Sometimes it shocks me how far apart is Western idea what Russians are after and what the reality is. I am not going to blame “Western Propaganda” or whatever – I am not looking for “who’s the guilt”, I just puzzled – again and again all the forecasts of your “experts” what will happen next to Russia turn wrong.
Maybe it is time to sit down and think? Because as it is now – as I see it – the distance to the nuclear war is shrinking fast. Russia has everything to response militarily. I do not know HOW STUPID, HOW DUMB are the Western political elite and American in particular, when in December 2021 Russians over the head of EU sent the US a letter which explicitly warned about “technical military response” if Russia’s security is not taken into account. Now we have what we have: Death and Destruction, what the West is celebrating, – why not – it’s me who drains my savings to help my friends and relatives in Ukraine…You meanwhile announce $40 Billion “help”, – aha, out which is a half is going to the US companies but it is the Ukraine who will pay for this funny “lend lease”.
What I can say – you know how to make money on other people blood.
And at last so that there is no cheap crap about “russkie” – my father was born off Center West Ukraine.
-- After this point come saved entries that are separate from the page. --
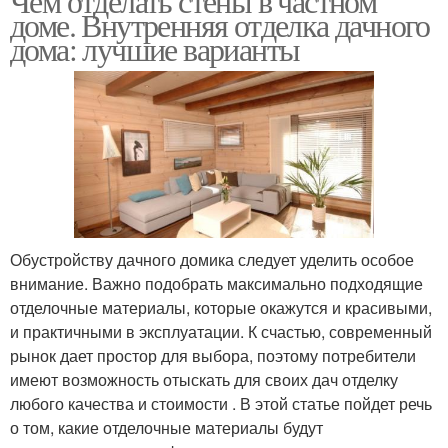
Чем отделать стены в частном
доме. Внутренняя отделка дачного
дома: лучшие варианты
Обустройству дачного домика следует уделить особое
внимание. Важно подобрать максимально подходящие
отделочные материалы, которые окажутся и красивыми,
и практичными в эксплуатации. К счастью, современный
рынок дает простор для выбора, поэтому потребители
имеют возможность отыскать для своих дач отделку
любого качества и стоимости . В этой статье пойдет речь
о том, какие отделочные материалы будут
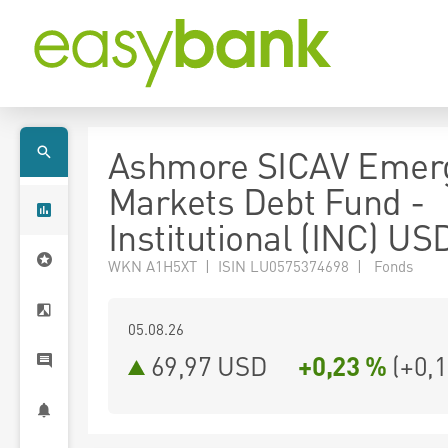
Ashmore SICAV Emer
Markets Debt Fund -
Institutional (INC) US
WKN A1H5XT | ISIN LU0575374698 | Fonds
05.08.26
69,97 USD
+0,23 %
(
+0,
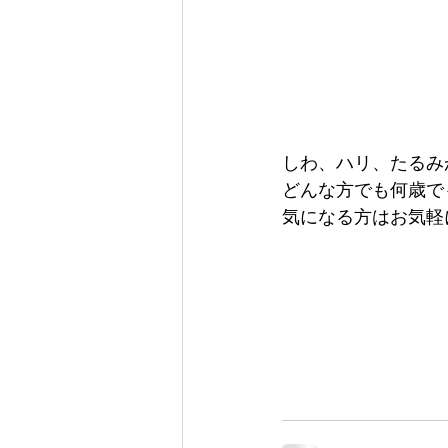
しわ、ハリ、たるみ
どんな方でも何歳で
気になる方はお気軽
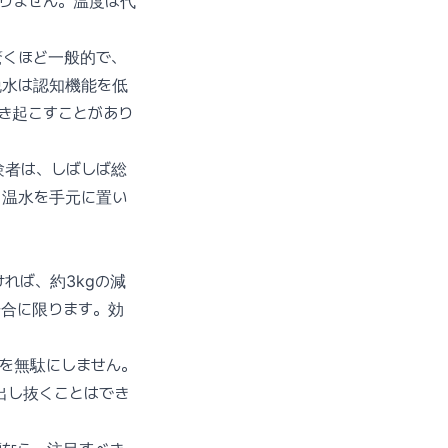
りません。温度は代
驚くほど一般的で、
脱水は認知機能を低
き起こすことがあり
験者は、しばしば総
常温水を手元に置い
れば、約3kgの減
場合に限ります。効
を無駄にしません。
出し抜くことはでき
I do not think that you are evil, you just want to feel good at cheap, while like a politically correct soccer moms, you care so much about fast food because this is how you live, – food, information, feelings: everything has a quick cheap fix – McDonalds, CNN, Pills to feel good. For the poor drugs are on the street corner, for the those with money – at CVS on prescription.
My best. My dog is a most tender creature in the world, he is a 12 year old pitbull. Picked up on a highway 11 years ago. Amstaff, for those who know.
Good luck to everybody.

William Adams
William Adams
1 year ago

What a rant and as for “Russian security”, how about Ukranian security and the security of the numerous other countries Russia has invaded over the past century?